## [Problem details]
Look for the string "rate" in the material below. Copy every line where you find it.
+--
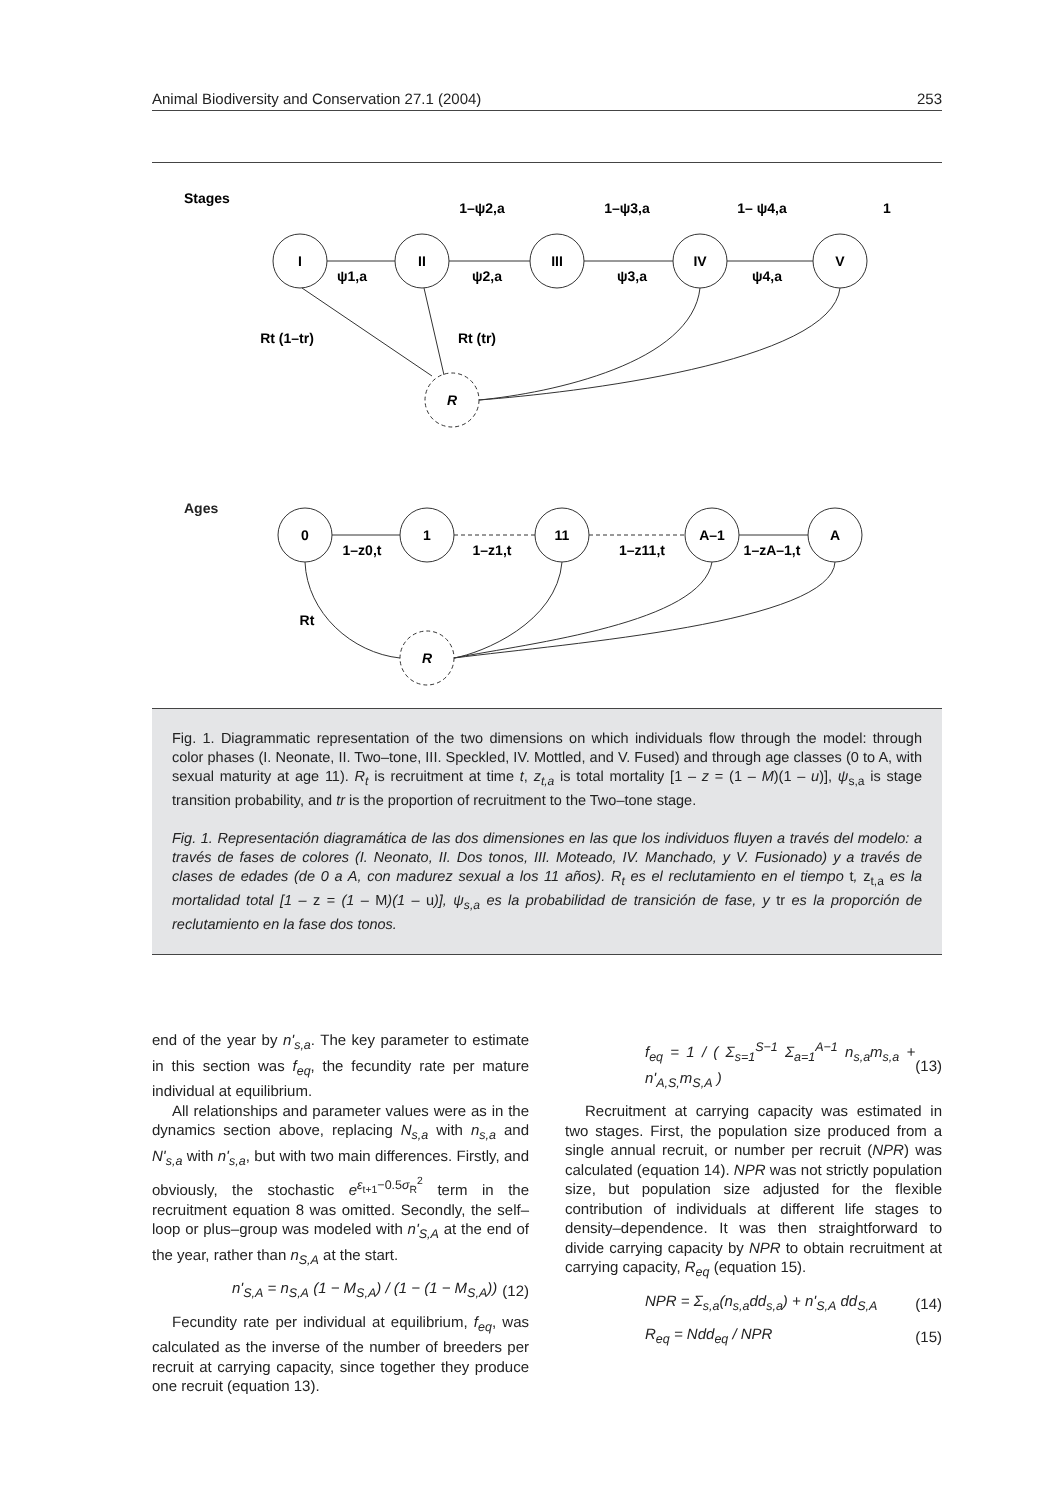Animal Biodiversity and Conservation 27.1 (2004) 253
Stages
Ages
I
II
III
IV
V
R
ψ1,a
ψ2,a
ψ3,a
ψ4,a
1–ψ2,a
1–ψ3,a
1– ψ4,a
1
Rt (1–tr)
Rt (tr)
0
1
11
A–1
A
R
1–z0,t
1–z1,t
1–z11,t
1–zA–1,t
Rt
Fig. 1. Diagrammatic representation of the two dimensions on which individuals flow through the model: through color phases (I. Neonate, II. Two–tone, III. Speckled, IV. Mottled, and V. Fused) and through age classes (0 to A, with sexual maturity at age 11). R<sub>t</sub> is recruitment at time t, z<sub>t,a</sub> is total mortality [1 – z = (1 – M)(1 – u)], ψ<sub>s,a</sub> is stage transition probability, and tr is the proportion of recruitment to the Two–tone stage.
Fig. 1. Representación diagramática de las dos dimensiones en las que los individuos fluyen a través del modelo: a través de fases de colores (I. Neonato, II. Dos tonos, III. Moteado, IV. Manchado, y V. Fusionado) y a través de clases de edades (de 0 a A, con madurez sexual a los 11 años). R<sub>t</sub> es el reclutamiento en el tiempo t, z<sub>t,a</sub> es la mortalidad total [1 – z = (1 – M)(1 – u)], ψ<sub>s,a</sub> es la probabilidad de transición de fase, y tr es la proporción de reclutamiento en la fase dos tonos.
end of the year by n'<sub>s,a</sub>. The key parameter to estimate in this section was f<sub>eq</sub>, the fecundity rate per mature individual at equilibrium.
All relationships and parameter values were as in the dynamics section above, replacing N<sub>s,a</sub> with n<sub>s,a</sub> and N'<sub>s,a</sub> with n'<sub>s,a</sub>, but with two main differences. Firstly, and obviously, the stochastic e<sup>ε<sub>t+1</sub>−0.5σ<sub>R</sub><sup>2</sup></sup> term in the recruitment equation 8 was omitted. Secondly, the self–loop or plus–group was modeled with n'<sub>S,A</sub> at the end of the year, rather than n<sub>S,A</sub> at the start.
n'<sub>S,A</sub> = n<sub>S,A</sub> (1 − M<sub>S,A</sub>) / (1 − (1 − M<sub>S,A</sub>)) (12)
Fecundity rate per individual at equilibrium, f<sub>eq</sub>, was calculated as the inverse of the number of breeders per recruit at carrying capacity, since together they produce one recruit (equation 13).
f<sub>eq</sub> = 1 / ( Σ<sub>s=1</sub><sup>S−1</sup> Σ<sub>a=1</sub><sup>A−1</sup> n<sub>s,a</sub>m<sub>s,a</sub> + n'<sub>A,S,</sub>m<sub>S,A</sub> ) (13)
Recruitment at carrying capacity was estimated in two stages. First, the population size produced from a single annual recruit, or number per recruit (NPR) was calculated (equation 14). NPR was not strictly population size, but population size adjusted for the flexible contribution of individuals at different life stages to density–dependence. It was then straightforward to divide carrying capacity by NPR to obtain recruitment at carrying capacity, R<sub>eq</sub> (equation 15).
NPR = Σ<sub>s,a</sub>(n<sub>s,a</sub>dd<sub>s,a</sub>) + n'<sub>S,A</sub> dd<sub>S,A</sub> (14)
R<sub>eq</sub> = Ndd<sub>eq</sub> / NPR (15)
+--
## [Exercise output]
end of the year by n'<sub>s,a</sub>. The key parameter to estimate in this section was f<sub>eq</sub>, the fecundity rate per mature individual at equilibrium.
Fecundity rate per individual at equilibrium, f<sub>eq</sub>, was calculated as the inverse of the number of breeders per recruit at carrying capacity, since together they produce one recruit (equation 13).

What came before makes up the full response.